# TEKS KAJIAN
┌──
Ditatapnya habis-habisan paha mungil anak remaja tersebut, sehingga anak
tersebut dengan sendirinya merasa tidak tenang mendapat sorotan mata yang
buas itu. Hampir dalam perjalanan yang memakan waktu lebih sejam itu, remaja
itu tidak bisa duduk dengan tenang. Bolak balik ke samping kiri dan kanan,
berusaha menutupi ke-(tidak)malu-annya itu.

    Dari kejadian ini nampak, betapa berpakaian yang menutupi aurat itu
adalah pakaian yang sesuaiu dengan tuntutan alami. Maka penolakan terhadap
keterbukaan ke-(tidak)malu-an itu adalah penolakan alami. Sebaliknya
mendukung pengiklanan aurat, baik untuk kepentingan ekonomi atau sekedar
untuk dianggap ekspresi kebebasan adalah penentangan yang nyata terhadap
tabiat manusia.

    Pergeseran tabiat

    Akan tetapi seiring dengan perjalanan zaman, tabiat (nature) manusia itu
sendiri semakin bergeser dari posisinya yang asli. Akibatnya, penyingkapan
"aurat" bukan saja menjadi biasa, melainkan dianggap sebagai bagian dari
kemajuan peradaban manusia yang yakini sebagai manusia modern. Konsekwensi
selanjuntya, perasaan malu itu semakin minim, dan bahkan menjaga "malu" (al
hayaa) dianggap sebagai bagain dari keterbelakangan.

    Di dunia barat misalnya (walau kata barat ini relative, karena boleh
jadi Jakarta lebih kebarat-baratan), mempertontonkan Ke (tidak)-malu-an ini
justeru dianggap bagian dari hiburan (entertainment). Di mana mata menatap
di situ juga akan nampak hal-hal yang seharusnya memalukan itu. Dari dalam
rumah, sekolah, pasar, pinggir jalan, hingga ke pertokohan-pertokohan,
semuanya menampakkannya secara bebas. Mata-mata yang menatap pun tidak lagi
merasakannya sebagai sesuatu yang seharusnya membuat malu.

    Oleh karena menampakkan ke-(tidak)malu-an ini sudah dianggap sebagai
hiburan, maka  menentangnya dapat dianggap menentang kodrat hidup itu
sendiri, atau minimal dianggap menempuh cara hidup abad pertengahan yang
terbelakang dan kurang beradab. Persepsi ini menampakkan keterbalikan tabiat
manusia dari yang sesungguhnya seperti tabiat Adam dan Hawa menjadi tabiat
"hewani" yang tidak merasa malu menampakkan kemaluan ke mana-mana. Bahkan
lebih jahat, sebaliknya dengan menampakkan kemaluan, baik secara utuh maupun
sebagian dianggap sebagai ekspresi kebebasan (freedom of expression).
└──
Catatan dari sebuah kumpulan data
┌──
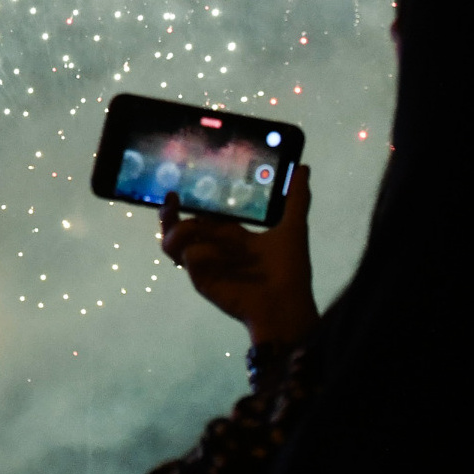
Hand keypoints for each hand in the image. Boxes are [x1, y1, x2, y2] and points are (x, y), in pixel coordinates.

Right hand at [160, 165, 317, 345]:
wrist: (285, 306)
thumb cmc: (289, 269)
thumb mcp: (293, 228)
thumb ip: (296, 198)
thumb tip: (303, 167)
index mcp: (232, 236)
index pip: (203, 214)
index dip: (191, 199)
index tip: (181, 186)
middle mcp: (214, 248)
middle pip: (181, 226)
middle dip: (170, 212)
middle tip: (172, 198)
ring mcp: (204, 264)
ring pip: (174, 242)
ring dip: (178, 229)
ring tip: (189, 225)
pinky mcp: (200, 279)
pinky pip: (188, 258)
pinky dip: (198, 251)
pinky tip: (216, 253)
└──
# LATIHAN SOAL
(a) Tuliskan ulang dengan tepat sebagian teks tentang aurat dan rasa malu, dimulai dari kata-kata yang memuat "Akan tetapi seiring" dan diakhiri setelah "bagain dari keterbelakangan.".
(b) Teruskan teks tentang aurat dan rasa malu dengan menulis lanjutannya sesudah kalimat terakhir yang tercantum.

# KUNCI JAWABAN
(a)
Akan tetapi seiring dengan perjalanan zaman, tabiat (nature) manusia itu
sendiri semakin bergeser dari posisinya yang asli. Akibatnya, penyingkapan
"aurat" bukan saja menjadi biasa, melainkan dianggap sebagai bagian dari
kemajuan peradaban manusia yang yakini sebagai manusia modern. Konsekwensi
selanjuntya, perasaan malu itu semakin minim, dan bahkan menjaga "malu" (al
hayaa) dianggap sebagai bagain dari keterbelakangan.

(b)
    Tapi betulkah itu adalah sebuah hiburan? Betulkah itu adalah ekspresi
kebebasan? Lebih tragis lagi, kaum wanita khususnya, dipertontonkan auratnya
secara tanpa malu-malu dibumbui dengan konsepsi emasipasi? Tapi benarkah itu
adalah emansipasi atau pembebasan kaum hawa?

    Sebagaimana disebutkan di awal, merasa malu dengan tertampakkannya
ke-(tidak)malu-an itu adalah tabiat dasar manusia yang memang sejak awal
penciptaan manusiapun sudah ada. Maka ketika terjadi sebaliknya, berarti
manusia sudah dengan terang-terangan telah melakukan penodaan dan penolakan
kepada tabiat dasarnya sendiri. Dan jika manusia telah melakukan penodaan
dan penolakan kepada tabiat dasarnya ini, maka di kemudian hari akan
terlahirlah darinya prilaku-prilaku yang lebih buruk dari prilaku hewani.
Prilaku homoseksual dan lesbianis barangkali adalah wujud langsung dari
kenyataan ini.

    Seekor kucing atau anjing tidak akan melakukan kontak seksual di hadapan
anjing atau kucing yang lain. Biasanya mereka melakukan kontak lawan jenis
ini di saat ada kesempatan yang sepi. Apalagi, belum kita dengar ada anjing
yang mengawini sesame jenisnya. Sebelaiknya manusia sekarang ini justeru
mengekspresikan kontak seksualnya, dalam berbagai ragam, di hadapan publik,
dan bahkan tidak jarang memang diiklankan. Bahkan ada kecenderungan untuk
melegalkan perkawinan sejenis di berbagai belahan dunia saat ini. Sebuah
pemndangan kontras yang dahsyat antara prilaku dan tabiat dasar manusia.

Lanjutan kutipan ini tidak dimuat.